NPR a contacté ces musées pour commentaires.
« En 2025, le musée a accueilli plus de 800 000 visiteurs, ce qui représente la fréquentation la plus élevée depuis près de 110 ans d'histoire du CMA », a déclaré Todd Mesek, directeur du marketing du Cleveland Museum of Art, dans un courriel adressé à NPR. « Nous pensons que cet élan est le résultat d'un investissement soutenu dans les expositions, les programmes publics et d'un engagement en faveur d'un accès gratuit, qui garantit que notre collection reste ouverte et significative pour tous. » Mesek a ajouté que l'exposition spéciale payante « Takashi Murakami : Marcher sur la queue d'un arc-en-ciel » a généré la plus forte fréquentation du musée depuis plus de 25 ans. Le musée ne fait pas payer l’entrée – et la plupart du temps jamais – sauf pour les expositions spéciales.
Tendances mondiales
Les conclusions des États-Unis semblent généralement modestes par rapport à d'autres régions du monde couvertes par le rapport.
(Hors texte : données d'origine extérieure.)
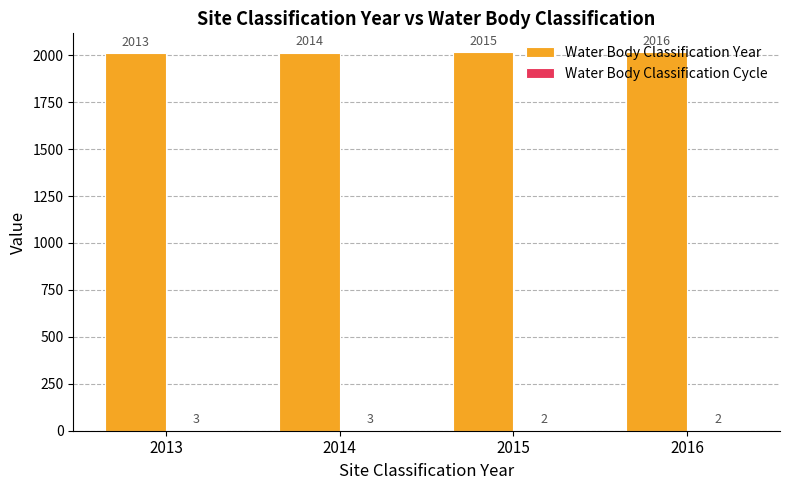

True or false: Water Body Classification Year has a value of 3325 at 2016.

False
Malgré une année difficile marquée par un vol de bijoux très médiatisé, entre autres crises, le musée du Louvre à Paris – le musée le plus visité au monde – a tout de même enregistré une hausse de fréquentation de près de 5 %. Il a attiré plus de 9 millions de personnes en 2025. Et la fréquentation des musées d'Asie de l'Est – où, selon le rapport, « la demande semble presque illimitée » – a été particulièrement forte. La troisième institution la plus visitée au monde, le Musée national de Corée à Séoul, a connu une augmentation énorme de 72 % par rapport à l'année précédente – « l'une des plus grandes augmentations en chiffres absolus que nous ayons jamais vues », indique le rapport.
Cependant, les troubles politiques ont fait dérailler la fréquentation de certaines institutions, notamment au Moyen-Orient. Le Musée d'Israël a perdu 40 % de ses visiteurs par rapport à 2024, à cause de la guerre israélienne à Gaza. Le Musée d’Art de Tel Aviv a dû faire face à l’annulation d’expositions internationales et a été fermé pendant plus de la moitié de l’année pour des raisons de sécurité.
Plus de 200 millions de visites ont été effectuées dans les 100 premiers musées de la liste, selon le rapport. Bien que ce chiffre soit encore inférieur aux 230 millions enregistrés en 2019, il s’agit d’une nette amélioration par rapport aux 54 millions enregistrés en 2020.
« Nos données pour 2025 montrent que, dans l'ensemble, les musées d'art sont aussi populaires qu'ils ne l'ont jamais été, et bon nombre des plus grands musées continuent d'accueillir des millions de personnes chaque année », indique le rapport.